Print nothing but the lines below starting at the line that holds "Kamil Jaderny" and ending at the line that holds "Много Напреднал", including both, each exactly as written.

Items from a data source
::::::::::

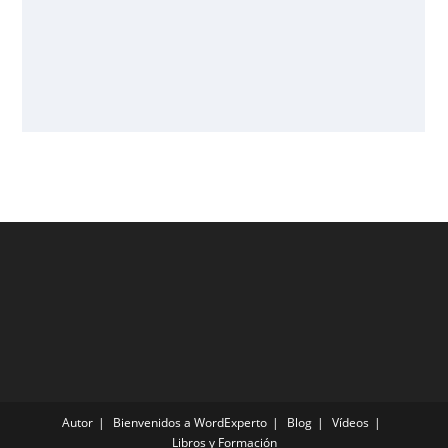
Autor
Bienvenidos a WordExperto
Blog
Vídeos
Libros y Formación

::::::::::

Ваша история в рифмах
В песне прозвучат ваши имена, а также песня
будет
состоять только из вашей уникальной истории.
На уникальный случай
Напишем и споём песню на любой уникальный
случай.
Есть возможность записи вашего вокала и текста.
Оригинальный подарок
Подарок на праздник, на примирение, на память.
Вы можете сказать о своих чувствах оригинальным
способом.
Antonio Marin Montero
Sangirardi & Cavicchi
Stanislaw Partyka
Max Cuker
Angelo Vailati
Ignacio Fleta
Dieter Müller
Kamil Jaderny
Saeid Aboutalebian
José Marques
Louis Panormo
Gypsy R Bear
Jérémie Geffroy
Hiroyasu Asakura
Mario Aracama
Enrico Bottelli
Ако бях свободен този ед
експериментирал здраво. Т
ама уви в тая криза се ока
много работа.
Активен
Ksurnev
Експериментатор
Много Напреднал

::::::::::

Solution to this task ▸
Kamil Jaderny
Saeid Aboutalebian
José Marques
Louis Panormo
Gypsy R Bear
Jérémie Geffroy
Hiroyasu Asakura
Mario Aracama
Enrico Bottelli
Ако бях свободен този ед
експериментирал здраво. Т
ама уви в тая криза се ока
много работа.
Активен
Ksurnev
Експериментатор
Много Напреднал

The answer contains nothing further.